I am not sure you ever really addressed my concerns. You did bring up a good example though…You spoke of Women’s Ordination. Now, you say, quite clearly, that women cannot be ordained because the Pope said so. That is essentially your argument and has been for quite some time about papal authority. I think what others would say, however, is that the Pope’s authority only extends as far as the deposit of faith. In other words, he has the authority to say women cannot be priests because that is what the church’s magisterium, or teaching authority, has always taught. His power is arbitrary or absolute; if it were, he could, like a king, rule that virtually ANYTHING is one way or the other. He can’t, however, do this.
Further, I don’t believe the Pope’s primacy is merely one of honor. He occupies a very real office that Peter held. The issue is how much power that office has. You say it’s absolute, and I don’t think the Church as a whole has ever held that and I don’t believe that is an apostolic teaching.

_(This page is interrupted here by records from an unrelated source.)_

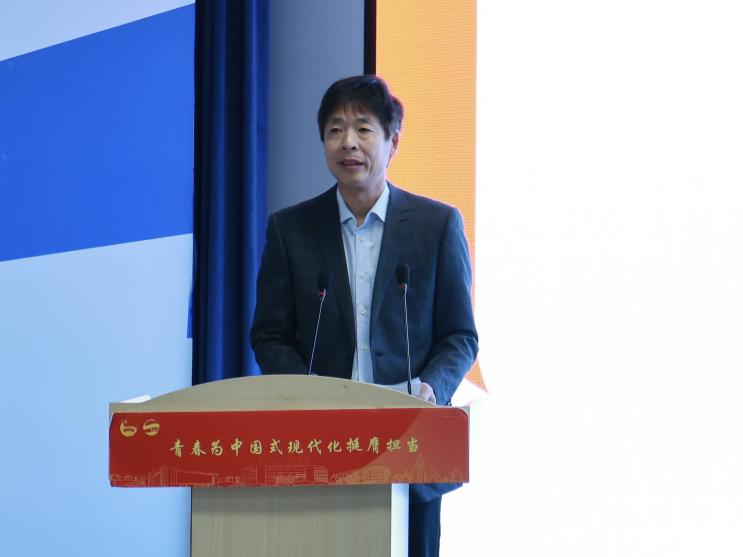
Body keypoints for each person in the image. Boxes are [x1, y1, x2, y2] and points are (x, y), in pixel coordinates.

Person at [250, 75, 478, 557]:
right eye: (334, 129)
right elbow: (269, 334)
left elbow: (460, 335)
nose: (348, 142)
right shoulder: (291, 230)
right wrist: (308, 394)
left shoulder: (437, 225)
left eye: (363, 128)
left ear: (393, 141)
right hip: (320, 446)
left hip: (410, 446)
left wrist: (431, 390)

Further, you would have the world separate the papal office from the rest of the bishops, insisting that the Pope’s power is absolute separate from the other bishops, but this is erroneous. It would be like saying Barack Obama’s power would still exist if the rest of the country left him and decided he wasn’t a valid president. You can’t be president of a country that doesn’t exist and you can’t be Pope of a church that doesn’t exist. So if a Pope is out on an island, forsaken by the rest of the world, including all validly ordained bishops, he is no longer the Pope. Why? Because his office essentially ceases to exist. The Pope is the Head of the Church like a CEO is head of a company. No company means no CEO and no church means no Pope. An office cannot exist without an organization. Thus, the Pope’s office, which was established by Jesus at the SAME TIME He established His Church, is indistinguishable from the organization it leads and REQUIRES the rest of the bishops to be a valid post. This doesn’t mean the bishops must all agree for the Pope’s words to be valid (bishops could all be in error). What does it mean, however, is that without the bishops, there is no Church, and without the Pope, you could also argue there is no Church, at least not a universal church. I would argue the Church exists anywhere that Christians exist and especially where bishops are present, but that’s an entirely different matter.